[[ DATA FOR THE TASK open ]]

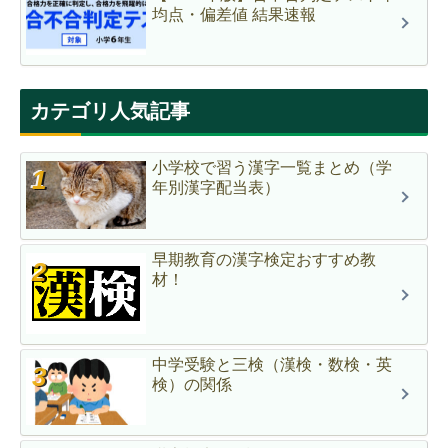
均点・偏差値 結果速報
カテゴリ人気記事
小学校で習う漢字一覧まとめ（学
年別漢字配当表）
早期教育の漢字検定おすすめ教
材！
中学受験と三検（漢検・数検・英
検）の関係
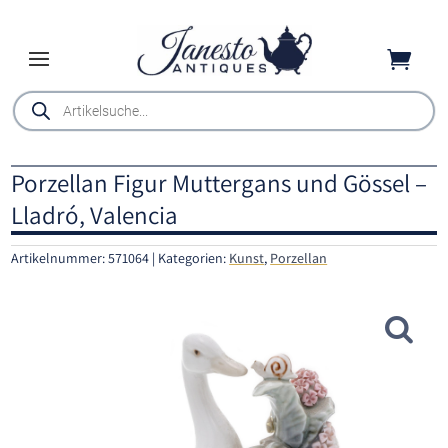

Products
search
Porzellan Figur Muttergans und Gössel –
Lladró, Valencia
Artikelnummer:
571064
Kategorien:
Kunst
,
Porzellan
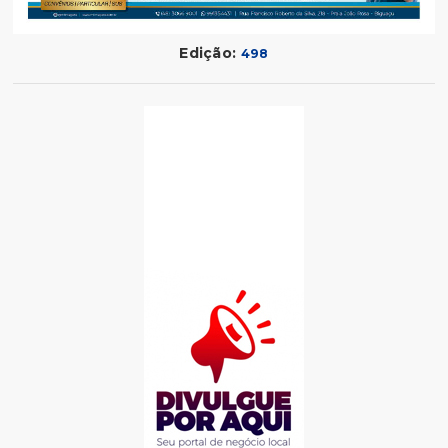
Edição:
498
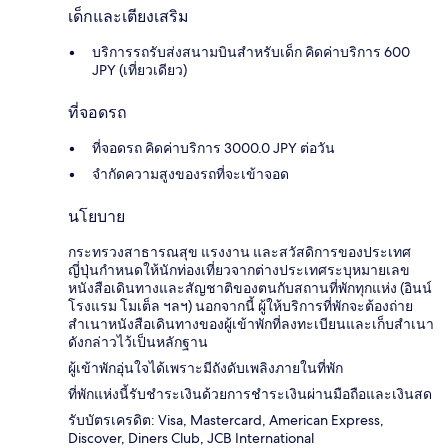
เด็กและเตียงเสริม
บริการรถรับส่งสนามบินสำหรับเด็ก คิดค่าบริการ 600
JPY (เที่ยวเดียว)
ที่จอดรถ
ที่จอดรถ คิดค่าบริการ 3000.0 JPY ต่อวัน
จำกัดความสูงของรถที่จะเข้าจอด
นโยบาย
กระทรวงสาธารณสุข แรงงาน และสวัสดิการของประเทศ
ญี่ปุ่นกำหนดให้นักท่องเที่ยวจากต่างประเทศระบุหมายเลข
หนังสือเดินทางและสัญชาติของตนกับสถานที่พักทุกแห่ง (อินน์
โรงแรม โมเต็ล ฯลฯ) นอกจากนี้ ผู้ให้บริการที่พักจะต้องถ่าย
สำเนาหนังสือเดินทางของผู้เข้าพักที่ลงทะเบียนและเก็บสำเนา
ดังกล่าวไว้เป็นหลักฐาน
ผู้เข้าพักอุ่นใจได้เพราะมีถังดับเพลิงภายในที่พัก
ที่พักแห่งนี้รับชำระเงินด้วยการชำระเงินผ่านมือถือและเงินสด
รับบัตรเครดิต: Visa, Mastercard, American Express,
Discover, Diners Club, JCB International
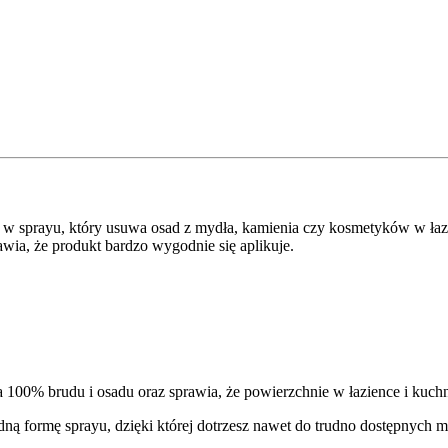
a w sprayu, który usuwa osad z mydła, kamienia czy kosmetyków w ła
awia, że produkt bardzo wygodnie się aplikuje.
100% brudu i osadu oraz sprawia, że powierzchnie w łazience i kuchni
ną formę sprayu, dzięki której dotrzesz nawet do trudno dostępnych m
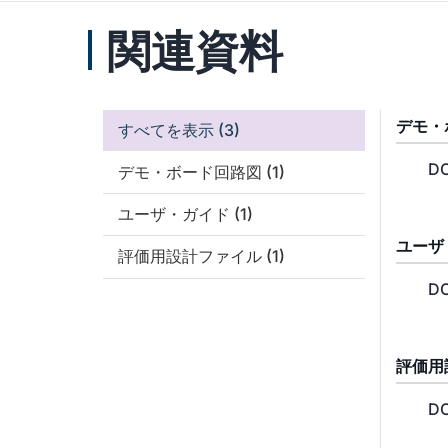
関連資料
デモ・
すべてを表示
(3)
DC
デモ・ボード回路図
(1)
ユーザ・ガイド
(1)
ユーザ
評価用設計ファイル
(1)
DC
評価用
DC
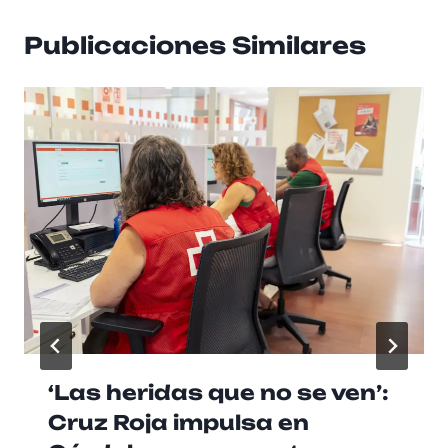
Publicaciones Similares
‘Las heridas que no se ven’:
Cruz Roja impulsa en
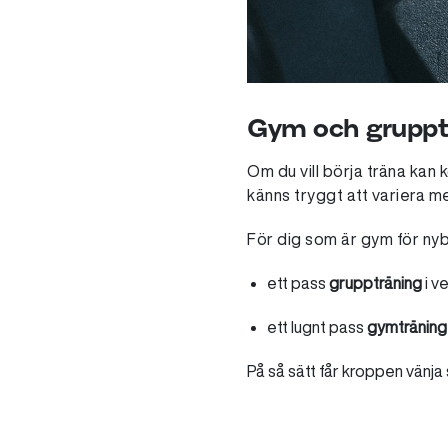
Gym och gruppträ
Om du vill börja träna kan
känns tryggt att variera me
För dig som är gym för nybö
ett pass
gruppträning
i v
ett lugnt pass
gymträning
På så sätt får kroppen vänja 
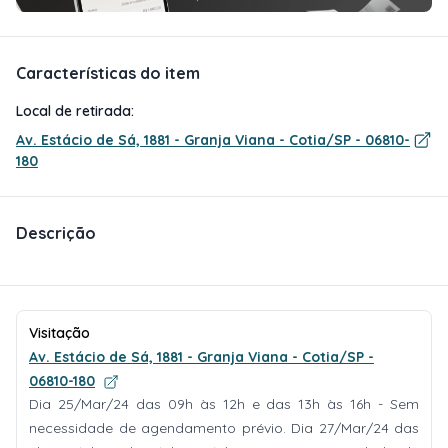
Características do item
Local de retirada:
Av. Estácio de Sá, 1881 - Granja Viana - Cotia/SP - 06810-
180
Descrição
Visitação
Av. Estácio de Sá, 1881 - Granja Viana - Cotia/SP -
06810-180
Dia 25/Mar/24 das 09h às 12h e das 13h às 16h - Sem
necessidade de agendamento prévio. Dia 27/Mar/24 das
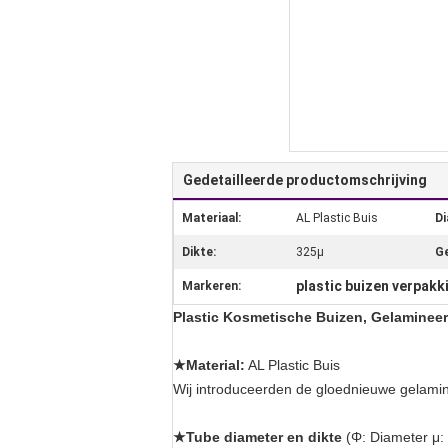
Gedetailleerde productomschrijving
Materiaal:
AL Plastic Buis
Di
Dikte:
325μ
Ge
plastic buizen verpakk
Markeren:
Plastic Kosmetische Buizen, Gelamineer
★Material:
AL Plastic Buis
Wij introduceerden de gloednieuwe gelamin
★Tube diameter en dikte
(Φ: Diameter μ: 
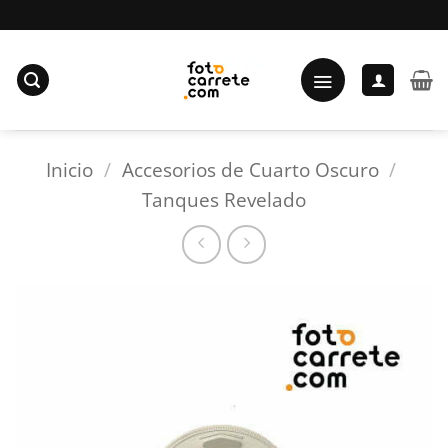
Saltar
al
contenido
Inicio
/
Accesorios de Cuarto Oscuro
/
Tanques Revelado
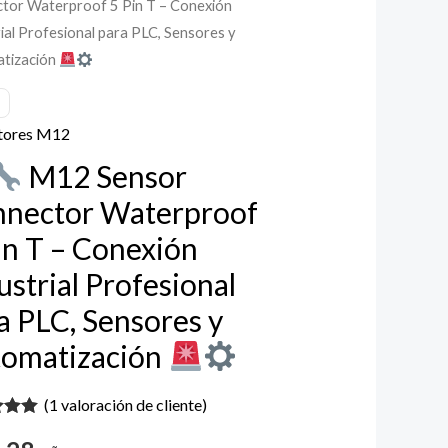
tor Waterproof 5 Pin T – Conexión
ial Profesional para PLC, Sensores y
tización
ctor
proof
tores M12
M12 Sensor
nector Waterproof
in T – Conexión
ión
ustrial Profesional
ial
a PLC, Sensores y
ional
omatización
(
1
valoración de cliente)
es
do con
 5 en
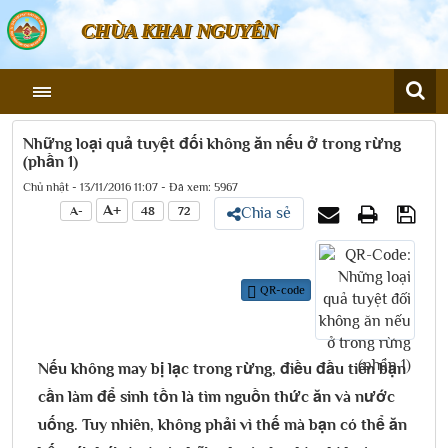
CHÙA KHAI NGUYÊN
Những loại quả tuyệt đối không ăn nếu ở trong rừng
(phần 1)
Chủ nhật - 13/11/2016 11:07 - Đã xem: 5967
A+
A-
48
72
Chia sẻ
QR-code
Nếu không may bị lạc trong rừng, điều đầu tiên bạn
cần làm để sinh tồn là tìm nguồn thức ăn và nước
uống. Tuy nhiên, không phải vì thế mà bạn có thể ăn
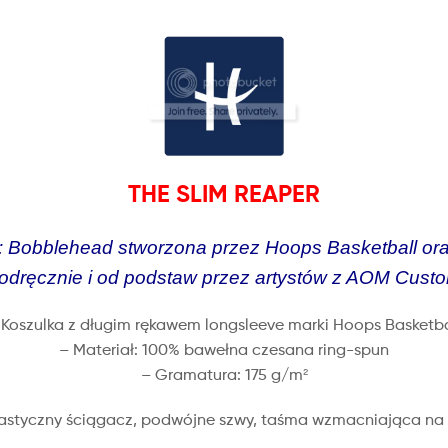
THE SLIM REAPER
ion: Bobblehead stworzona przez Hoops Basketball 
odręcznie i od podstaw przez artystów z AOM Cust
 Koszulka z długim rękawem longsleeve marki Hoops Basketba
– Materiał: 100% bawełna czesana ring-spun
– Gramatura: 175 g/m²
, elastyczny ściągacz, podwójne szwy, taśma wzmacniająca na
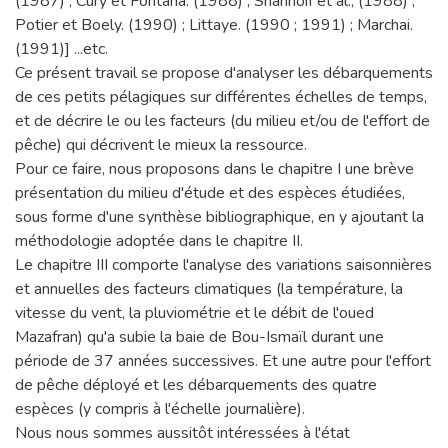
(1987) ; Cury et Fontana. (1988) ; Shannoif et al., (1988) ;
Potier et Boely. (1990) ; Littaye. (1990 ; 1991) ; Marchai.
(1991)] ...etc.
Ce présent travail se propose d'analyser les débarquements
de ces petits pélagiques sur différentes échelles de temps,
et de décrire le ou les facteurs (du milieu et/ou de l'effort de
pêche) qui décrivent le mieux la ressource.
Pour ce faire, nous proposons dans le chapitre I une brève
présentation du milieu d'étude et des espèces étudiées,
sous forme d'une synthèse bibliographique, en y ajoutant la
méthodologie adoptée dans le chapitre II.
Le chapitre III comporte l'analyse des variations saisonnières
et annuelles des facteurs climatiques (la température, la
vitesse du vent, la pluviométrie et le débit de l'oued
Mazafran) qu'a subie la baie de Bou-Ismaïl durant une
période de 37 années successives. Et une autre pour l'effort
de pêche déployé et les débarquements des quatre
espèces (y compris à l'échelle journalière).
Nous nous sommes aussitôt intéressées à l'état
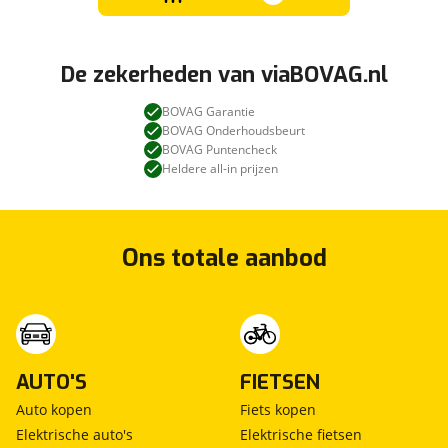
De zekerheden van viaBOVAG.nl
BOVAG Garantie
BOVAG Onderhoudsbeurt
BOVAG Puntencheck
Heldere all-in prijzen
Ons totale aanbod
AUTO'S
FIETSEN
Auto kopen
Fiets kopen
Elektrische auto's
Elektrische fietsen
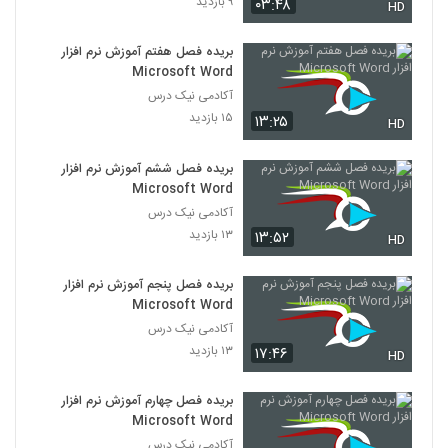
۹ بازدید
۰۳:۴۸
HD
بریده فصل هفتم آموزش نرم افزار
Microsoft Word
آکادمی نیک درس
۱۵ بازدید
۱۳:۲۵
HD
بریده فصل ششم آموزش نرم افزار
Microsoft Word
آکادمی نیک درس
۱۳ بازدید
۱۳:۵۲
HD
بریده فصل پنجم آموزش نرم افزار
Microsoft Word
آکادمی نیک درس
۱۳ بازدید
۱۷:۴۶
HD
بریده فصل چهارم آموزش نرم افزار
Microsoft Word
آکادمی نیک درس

[[ DATA FOR THE TASK closed ]]

Copy every line above in which the string "Granja" shows up.

● **OUTPUT BELOW**
Av. Estácio de Sá, 1881 - Granja Viana - Cotia/SP - 06810-
Av. Estácio de Sá, 1881 - Granja Viana - Cotia/SP -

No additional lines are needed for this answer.